Irene Vallejo, El futuro recordado.

Hace ocho años me gradué de la universidad. Llevo ocho años deambulando, sin un norte y sin las certezas que debería dar la profesión. El diploma está enmarcado y lo protege un vidrio del paso del tiempo. Ese mismo tiempo que a veces me recuerda que ya llevo más años fuera de la universidad que los que duré en ella. ¡Y tanto que soñé con ese cartón! Creí, ingenuamente, como todo lo que uno cree cuando piensa en el futuro, que al graduarme la vida estaría resuelta. Me aferré, una vez más, a esa falsa ilusión colectiva de creer que ser alguien era tener un título universitario.  

No soy el tipo de persona que descubrió su vocación a cierta edad o que eligió inequívocamente a lo que se quería dedicar. Nunca me han gustado las etiquetas, ni encasillarme en nada. Llevo ocho años, quizá más, en esta búsqueda. Mi única meta clara y constante ha sido la de ser un buen ser humano. Hacerme cargo de mí, de mis responsabilidades, de mis emociones. Sanar mis heridas. Aligerar la carga. Hablar sin temor. Confrontar sin remordimientos. Tener más empatía, no desde una postura exclusivamente ética, sino con todo lo que conlleva, dialogando con crudeza con los otros, con amigos y familiares, con extraños incluso. Indagar en el terreno inconquistable que es la historia de cada persona. Vivir sin la brújula apuntando a una carrera, a un cargo, a un salario, a comprar casa, carro, tener hijos. Como dice mi papá: vivir sin manual.
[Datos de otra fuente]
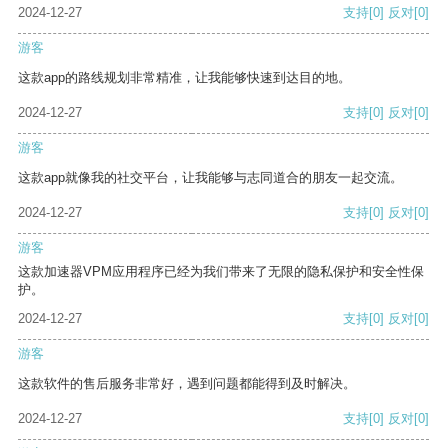
2024-12-27
支持
[0]
反对
[0]
游客
这款app的路线规划非常精准，让我能够快速到达目的地。
2024-12-27
支持
[0]
反对
[0]
游客
这款app就像我的社交平台，让我能够与志同道合的朋友一起交流。
2024-12-27
支持
[0]
反对
[0]
游客
这款加速器VPM应用程序已经为我们带来了无限的隐私保护和安全性保
护。
2024-12-27
支持
[0]
反对
[0]
游客
这款软件的售后服务非常好，遇到问题都能得到及时解决。
2024-12-27
支持
[0]
反对
[0]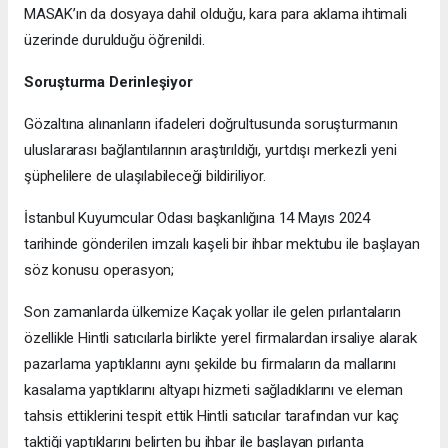
MASAK’ın da dosyaya dahil olduğu, kara para aklama ihtimali
üzerinde durulduğu öğrenildi.
Soruşturma Derinleşiyor
Gözaltına alınanların ifadeleri doğrultusunda soruşturmanın
uluslararası bağlantılarının araştırıldığı, yurtdışı merkezli yeni
şüphelilere de ulaşılabileceği bildiriliyor.
İstanbul Kuyumcular Odası başkanlığına 14 Mayıs 2024
tarihinde gönderilen imzalı kaşeli bir ihbar mektubu ile başlayan
söz konusu operasyon;
Son zamanlarda ülkemize Kaçak yollar ile gelen pırlantaların
özellikle Hintli satıcılarla birlikte yerel firmalardan irsaliye alarak
pazarlama yaptıklarını aynı şekilde bu firmaların da mallarını
kasalama yaptıklarını altyapı hizmeti sağladıklarını ve eleman
tahsis ettiklerini tespit ettik Hintli satıcılar tarafından vur kaç
taktiği yaptıklarını belirten bu ihbar ile başlayan pırlanta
Sin embargo, el título, la vida en pareja, algún trabajo empieza a generar una idea de lo que es la estabilidad, el crecimiento, el progreso. Los lugares en los que he trabajado fueron posibles por ese cartón firmado por el rector de una universidad que me valida como profesional, a los que llegué sin saber nada y de los que me fui sabiendo mucho menos. La experiencia lo que deja, como lo vengo comprobando después de ocho años de dejar la academia, es un montón de preguntas y de cuestionamientos. Más dudas que certezas. Todo esto es ser adulto. Cargar con el peso de las decisiones, de las renuncias, del paso del tiempo que a los veinte años uno cree que no pasa, que es estático. Nunca me sentí tan inmortal e invencible como en mis días de estudiante universitaria.
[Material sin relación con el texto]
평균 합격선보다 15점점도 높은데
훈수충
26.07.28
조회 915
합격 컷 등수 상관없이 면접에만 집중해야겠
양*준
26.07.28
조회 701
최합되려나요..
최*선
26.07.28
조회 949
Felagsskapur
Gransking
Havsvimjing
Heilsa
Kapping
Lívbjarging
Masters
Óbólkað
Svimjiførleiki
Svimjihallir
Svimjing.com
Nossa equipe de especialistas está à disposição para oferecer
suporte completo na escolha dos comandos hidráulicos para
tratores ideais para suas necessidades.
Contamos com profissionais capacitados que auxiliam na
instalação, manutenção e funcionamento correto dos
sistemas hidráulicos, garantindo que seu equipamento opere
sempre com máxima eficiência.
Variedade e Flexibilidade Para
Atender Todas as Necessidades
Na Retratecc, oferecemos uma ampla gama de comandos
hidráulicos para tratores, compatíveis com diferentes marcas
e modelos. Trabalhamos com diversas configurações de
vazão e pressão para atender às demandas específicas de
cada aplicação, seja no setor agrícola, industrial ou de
Me he dedicado estos años a crecer, a cambiar, a refutarme yo misma mis creencias. Por eso lo único que ha sido y es sostenible en mi existencia es la escritura, porque en ella me he descubierto, y todavía me sorprendo cuando leo mis ideas anteriores, lo pequeño que era mi mundo y cómo la vida me lo ha ido abriendo. La vida, es decir, los libros que he leído, las canciones que he escuchado, los viajes que he realizado, las personas con las que me he cruzado (estas han sido las más determinantes), lo observado, a lo que le he puesto mi atención plena.
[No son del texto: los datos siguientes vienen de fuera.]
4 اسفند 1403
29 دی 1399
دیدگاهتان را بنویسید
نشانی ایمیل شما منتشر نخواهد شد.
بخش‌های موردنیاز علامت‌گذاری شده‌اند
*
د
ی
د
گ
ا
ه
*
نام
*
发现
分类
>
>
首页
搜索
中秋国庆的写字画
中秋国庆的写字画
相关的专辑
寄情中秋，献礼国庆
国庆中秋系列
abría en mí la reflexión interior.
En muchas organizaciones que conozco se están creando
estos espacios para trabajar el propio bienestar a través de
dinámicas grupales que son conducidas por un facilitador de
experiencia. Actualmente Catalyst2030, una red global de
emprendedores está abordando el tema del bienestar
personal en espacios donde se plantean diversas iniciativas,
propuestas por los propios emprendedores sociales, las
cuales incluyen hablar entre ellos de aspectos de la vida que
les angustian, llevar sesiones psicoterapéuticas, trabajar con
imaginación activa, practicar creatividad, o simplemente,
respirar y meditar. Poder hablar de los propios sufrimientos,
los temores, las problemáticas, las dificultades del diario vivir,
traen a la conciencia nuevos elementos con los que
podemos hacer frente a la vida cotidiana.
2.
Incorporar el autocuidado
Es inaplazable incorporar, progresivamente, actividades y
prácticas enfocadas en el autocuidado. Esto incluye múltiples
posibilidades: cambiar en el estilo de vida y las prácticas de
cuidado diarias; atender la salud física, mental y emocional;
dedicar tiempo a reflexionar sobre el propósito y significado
Hoy puedo decir con certeza que, incluso en esos días en los que solo leo y escribo y me tomo un café en pausa, pensando qué quiero hacer, a qué vine a este mundo, con toda la carga de la ansiedad que eso conlleva, algo aprendo, algo descubro. Mi mundo interior cambia. Porque esa quietud y ese detenimiento ante lo obvio que es “encontrar un trabajo y sobre todo mantenerlo” me ha permitido concentrarme en lo no tan evidente. En los pequeños relatos que se encuentran todos los días en una conversación con un vecino, en el titular de una noticia, en la foto de algún conocido o desconocido en Instagram. Ese deambular sin norte desde que salí de la Facultad de Ciencias Sociales ha sido la experiencia más real de mi vida y también la que me permitió ponerla en perspectiva, detenerme a mirar con retrovisor lo vivido y empezar a darle un sentido. Reconfortarme sabiendo que no he perdido el tiempo, que todo es ganancia.

Hoy recuerdo ese pasado que en ese momento veía como el futuro, la promesa de lo que vendría después de cinco años de universidad, esa urgencia por abrirme paso en el mundo como fuera, y no puedo dejar de preguntarme: ¿dónde empieza la vida? ¿En el instante en que la vivimos o cuando empezamos a recordarla y a construir sobre eso que hemos aprendido?

Tal vez no he deambulado tanto como creo, porque no es la búsqueda profesional la que me motiva. Lo que me inspira es la condición humana, encontrar la belleza aun en medio de cualquier dolor, ser un puente para otros, contar mi experiencia con la única pretensión que la de llegar a los oídos correctos, a quien necesite mi voz o estas letras.